■ Excerpt to read:
┌──

Wednesday, December 18, 2013

Frady's One Stop

3231 Dauphine Street
New Orleans, LA 70117
(504) 949-9688

The blessing and the curse with New Orleans is that there is a great place to eat on nearly every block. Frady's is a neighborhood staple of the Bywater (or Bi-wuder for us Philadelphian's) and has been a corner store of some kind since 1871. Its current iteration (as Frady's One Stop) has been in operation since 1968. There is a reason this place has stuck around so long...

It serves as a neighborhood meeting spot, and many people pass through, some for a pack of smokes, some for a chat with Frady himself. and some for the INSANE po' boys that are cranked out.

I had the opportunity to speak with Frady at length while my food was prepared. He was incredibly nice, offering up the history of the building and his store, and we even got to nerd out on the Civil War, a particularly favorite subject of mine (and his). He made this damned Yankee feel right at home.

Frady's son and daughter (twins!) do the cooking here, and my word, do they ever do it right. The kitchen is open to the store, giving you a bird's eye view into where the magic happens.

└──

■ Task requirements:
A) Rewrite the post about Frady's from "Wednesday, December 18, 2013" up to and including "around so long...", replacing "Bywater" with "Marigny".
B) Gather every line of the records that contains the string "genus", with case counting.

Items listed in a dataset

┌──

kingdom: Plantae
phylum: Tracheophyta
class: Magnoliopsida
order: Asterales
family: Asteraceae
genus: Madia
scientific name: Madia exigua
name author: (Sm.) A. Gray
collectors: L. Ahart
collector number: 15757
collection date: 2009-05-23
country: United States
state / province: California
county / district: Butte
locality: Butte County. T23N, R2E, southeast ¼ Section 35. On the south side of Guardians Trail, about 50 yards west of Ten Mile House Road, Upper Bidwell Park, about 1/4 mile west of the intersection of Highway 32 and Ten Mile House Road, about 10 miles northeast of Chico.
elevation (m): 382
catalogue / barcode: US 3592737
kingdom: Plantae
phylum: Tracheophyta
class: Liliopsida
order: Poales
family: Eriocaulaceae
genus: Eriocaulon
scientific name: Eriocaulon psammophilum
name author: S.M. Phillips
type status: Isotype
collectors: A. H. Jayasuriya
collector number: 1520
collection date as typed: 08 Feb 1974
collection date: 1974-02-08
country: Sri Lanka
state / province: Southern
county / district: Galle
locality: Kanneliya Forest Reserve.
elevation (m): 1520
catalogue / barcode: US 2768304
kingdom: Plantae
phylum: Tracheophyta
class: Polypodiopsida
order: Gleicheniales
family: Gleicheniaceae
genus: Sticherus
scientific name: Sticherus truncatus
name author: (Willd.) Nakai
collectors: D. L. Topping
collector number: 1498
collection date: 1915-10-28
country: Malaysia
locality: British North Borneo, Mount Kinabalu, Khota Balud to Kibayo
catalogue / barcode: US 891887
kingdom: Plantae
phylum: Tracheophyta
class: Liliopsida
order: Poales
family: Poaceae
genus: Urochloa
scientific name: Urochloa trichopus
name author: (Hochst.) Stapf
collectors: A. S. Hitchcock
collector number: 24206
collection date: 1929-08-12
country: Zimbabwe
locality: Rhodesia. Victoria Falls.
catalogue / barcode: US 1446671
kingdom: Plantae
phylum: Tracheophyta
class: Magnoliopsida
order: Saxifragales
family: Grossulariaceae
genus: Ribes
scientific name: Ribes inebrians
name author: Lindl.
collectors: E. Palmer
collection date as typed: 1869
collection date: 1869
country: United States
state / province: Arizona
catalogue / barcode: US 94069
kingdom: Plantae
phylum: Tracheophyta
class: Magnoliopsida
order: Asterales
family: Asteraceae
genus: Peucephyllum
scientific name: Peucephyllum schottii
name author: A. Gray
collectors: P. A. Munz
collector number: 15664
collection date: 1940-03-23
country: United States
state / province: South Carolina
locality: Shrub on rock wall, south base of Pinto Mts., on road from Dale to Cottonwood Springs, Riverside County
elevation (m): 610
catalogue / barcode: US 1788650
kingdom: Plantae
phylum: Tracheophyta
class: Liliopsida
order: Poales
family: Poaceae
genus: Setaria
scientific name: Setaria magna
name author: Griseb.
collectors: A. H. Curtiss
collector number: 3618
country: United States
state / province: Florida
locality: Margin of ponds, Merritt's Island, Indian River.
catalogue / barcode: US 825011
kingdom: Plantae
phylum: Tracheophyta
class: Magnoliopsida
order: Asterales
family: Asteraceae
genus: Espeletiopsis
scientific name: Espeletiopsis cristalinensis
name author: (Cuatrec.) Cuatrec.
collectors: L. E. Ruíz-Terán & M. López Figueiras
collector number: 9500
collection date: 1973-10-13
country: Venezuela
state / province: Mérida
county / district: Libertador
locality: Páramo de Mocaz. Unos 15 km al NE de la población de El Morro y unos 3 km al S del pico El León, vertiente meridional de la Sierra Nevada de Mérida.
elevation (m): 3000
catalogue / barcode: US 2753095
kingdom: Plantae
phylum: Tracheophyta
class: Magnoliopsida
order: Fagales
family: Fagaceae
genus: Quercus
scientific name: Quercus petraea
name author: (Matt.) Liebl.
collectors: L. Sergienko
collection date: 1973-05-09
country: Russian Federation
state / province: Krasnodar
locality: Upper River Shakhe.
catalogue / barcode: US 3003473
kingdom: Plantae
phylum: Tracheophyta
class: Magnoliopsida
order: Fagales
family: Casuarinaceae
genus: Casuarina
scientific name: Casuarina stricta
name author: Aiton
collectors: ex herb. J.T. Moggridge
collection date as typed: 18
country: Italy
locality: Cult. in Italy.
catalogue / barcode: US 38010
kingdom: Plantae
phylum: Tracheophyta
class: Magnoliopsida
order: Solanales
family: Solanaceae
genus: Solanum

└──

■ Written answers:
A)
Wednesday, December 18, 2013

Frady's One Stop

3231 Dauphine Street
New Orleans, LA 70117
(504) 949-9688

The blessing and the curse with New Orleans is that there is a great place to eat on nearly every block. Frady's is a neighborhood staple of the Marigny (or Bi-wuder for us Philadelphian's) and has been a corner store of some kind since 1871. Its current iteration (as Frady's One Stop) has been in operation since 1968. There is a reason this place has stuck around so long...

B)
genus: Madia
genus: Eriocaulon
genus: Sticherus
genus: Urochloa
genus: Ribes
genus: Peucephyllum
genus: Setaria
genus: Espeletiopsis
genus: Quercus
genus: Casuarina
genus: Solanum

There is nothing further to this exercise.